■ CONSIGNE 1 ■
Répondez aux questions suivantes à partir de la critique du roman Les bonnes gens :
(a) À quel roman la première phrase compare-t-elle Les bonnes gens ?
(b) Quel personnage tient la majeure partie du récit ?
(c) Dans quelle région l'homme conduit-il la jeune Ginny ?
■ CONSIGNE 2 ■
Poursuivez la critique du roman Les bonnes gens après sa dernière phrase.

■ EXTRAIT À LIRE ■
======

Comme le Beloved de Toni Morisson, Les bonnes gens s'ouvre sur la mort d'un bébé et son empreinte sur la maison, les gens. Une malédiction.
 
Les bonnes gens est un roman à plusieurs voix, chacune chargée de sa propre douleur, marquée par sa propre obsession. Il y a l'homme au puits, Ginny Lancaster, la tante Z, Prosper à deux voix, Lucious qui aurait dû s'appeler Joseph... Ginny tient la majeure partie du récit. Ginny est vieille comme elle était jeune alors, et son esprit ressasse des boucles dans le temps. L'éblouissante naïveté de la jeune fille côtoie la mortification de la vieille dame.
 
La jeune Ginny quitte ses parents, séduite par homme qui lui promet le paradis. Et même si la bicoque n'est pas la demeure qu'il a décrite, même si son domaine n'est rien encore, il la conduit effectivement dans un coin de paradis du Kentucky.
 
Mais les porcs souillent les couronnes de fleur, et l'anathème de la vieille Ginny rappelle en permanence que quelque chose de malsain était à l'oeuvre alors, dont on découvre morceau par morceau l'étendue des dégâts. Les porcs vaquent en liberté sur le terrain et transforment la prairie en boue. L'obscénité de la viande, les cris des porcs que chacun doit égorger tour à tour et la vieille Ginny rappellent que la jeune fille a été/sera victime puis bourreau, puis victime... dans le cercle infernal et ordinaire de la violence.
 
Une ombre a tout recouvert à présent.

======

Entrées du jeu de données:
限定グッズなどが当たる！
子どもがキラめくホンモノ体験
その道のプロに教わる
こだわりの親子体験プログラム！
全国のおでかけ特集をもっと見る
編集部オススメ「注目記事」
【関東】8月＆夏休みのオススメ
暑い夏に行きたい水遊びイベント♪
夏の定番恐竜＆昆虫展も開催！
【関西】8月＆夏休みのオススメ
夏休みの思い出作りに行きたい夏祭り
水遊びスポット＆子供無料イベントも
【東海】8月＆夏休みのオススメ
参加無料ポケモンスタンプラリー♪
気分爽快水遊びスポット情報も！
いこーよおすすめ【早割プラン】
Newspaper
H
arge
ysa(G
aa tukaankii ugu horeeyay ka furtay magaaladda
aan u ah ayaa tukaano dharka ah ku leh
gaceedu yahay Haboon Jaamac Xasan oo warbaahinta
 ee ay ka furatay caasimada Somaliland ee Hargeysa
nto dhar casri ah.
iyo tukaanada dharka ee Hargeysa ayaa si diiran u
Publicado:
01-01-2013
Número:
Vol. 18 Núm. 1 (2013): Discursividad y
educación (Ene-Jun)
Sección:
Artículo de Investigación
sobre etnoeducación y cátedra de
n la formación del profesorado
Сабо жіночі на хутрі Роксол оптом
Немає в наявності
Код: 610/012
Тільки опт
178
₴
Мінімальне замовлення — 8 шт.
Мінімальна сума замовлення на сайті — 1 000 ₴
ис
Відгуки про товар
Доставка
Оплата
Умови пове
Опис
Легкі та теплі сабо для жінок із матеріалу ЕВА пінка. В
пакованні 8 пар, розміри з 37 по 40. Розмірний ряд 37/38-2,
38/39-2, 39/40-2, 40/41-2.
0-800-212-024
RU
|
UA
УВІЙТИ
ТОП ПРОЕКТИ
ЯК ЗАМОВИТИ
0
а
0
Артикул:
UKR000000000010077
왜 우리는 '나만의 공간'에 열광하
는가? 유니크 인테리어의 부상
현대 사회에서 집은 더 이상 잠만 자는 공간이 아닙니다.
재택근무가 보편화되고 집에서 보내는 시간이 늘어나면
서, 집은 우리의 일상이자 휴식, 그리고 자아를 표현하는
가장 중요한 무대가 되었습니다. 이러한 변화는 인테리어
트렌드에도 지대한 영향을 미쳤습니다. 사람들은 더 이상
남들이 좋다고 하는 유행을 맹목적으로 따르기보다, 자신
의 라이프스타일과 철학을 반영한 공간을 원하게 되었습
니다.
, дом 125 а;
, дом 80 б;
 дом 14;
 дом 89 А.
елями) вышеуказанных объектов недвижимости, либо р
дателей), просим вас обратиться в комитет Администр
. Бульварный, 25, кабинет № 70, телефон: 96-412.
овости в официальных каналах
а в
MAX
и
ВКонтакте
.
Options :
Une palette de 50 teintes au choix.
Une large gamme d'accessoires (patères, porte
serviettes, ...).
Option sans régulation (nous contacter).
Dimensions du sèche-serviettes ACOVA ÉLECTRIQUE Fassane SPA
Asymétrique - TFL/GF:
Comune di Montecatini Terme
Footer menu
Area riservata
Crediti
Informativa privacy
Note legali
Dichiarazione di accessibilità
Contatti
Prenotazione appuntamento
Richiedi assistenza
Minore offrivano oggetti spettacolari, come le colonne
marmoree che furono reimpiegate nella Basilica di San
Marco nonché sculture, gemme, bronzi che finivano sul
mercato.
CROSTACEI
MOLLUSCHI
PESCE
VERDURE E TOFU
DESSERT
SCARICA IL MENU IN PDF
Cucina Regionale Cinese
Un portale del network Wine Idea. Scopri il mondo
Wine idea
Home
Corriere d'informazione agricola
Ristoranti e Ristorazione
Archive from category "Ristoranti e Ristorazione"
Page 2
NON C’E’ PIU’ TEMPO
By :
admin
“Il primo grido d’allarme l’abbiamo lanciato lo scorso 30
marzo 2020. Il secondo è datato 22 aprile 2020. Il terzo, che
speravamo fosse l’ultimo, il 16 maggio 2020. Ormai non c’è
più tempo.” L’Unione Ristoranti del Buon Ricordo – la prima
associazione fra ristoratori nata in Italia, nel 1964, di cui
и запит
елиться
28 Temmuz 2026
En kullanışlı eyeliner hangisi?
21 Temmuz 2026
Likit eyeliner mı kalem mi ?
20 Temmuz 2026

======

■ RÉPONSE 1 ■
(a) Beloved.
(b) Ginny Lancaster.
(c) Le Kentucky.

■ RÉPONSE 2 ■
Il y avait déjà une ombre suffisamment profonde pour qu'on s'y noie, alors.
Pour me noyer, moi et ces filles. Noyer le petit Alcofibras. Noyer ces pâquerettes. Cette prairie. Ces tomates. Ce soleil.
Cleome et Zinia m'aidèrent à m'installer dans la maison de Linus Lancaster, elles m'aidèrent quand il commença à me faire venir dans sa chambre. 
Elles m'aidèrent, mais jamais je ne les aidai.
 
Difficile de parler des livres de Laird Hunt sans les déflorer.
Comme dans Indiana, Indiana, les narrateurs tournent autour d'une vérité simple et terrible. Les mots pour la dire arrivent tard ou n'arrivent jamais. L'ingénuité, vraie ou fausse, l'incompréhension, le remords ou la mémoire qui refuse sont autant d'obstacles au dévoilement cru. Laird Hunt ensevelit les faits sous un échevau d'histoires qui prennent vie, les morcelle et les disperse parmi des souvenirs heureux.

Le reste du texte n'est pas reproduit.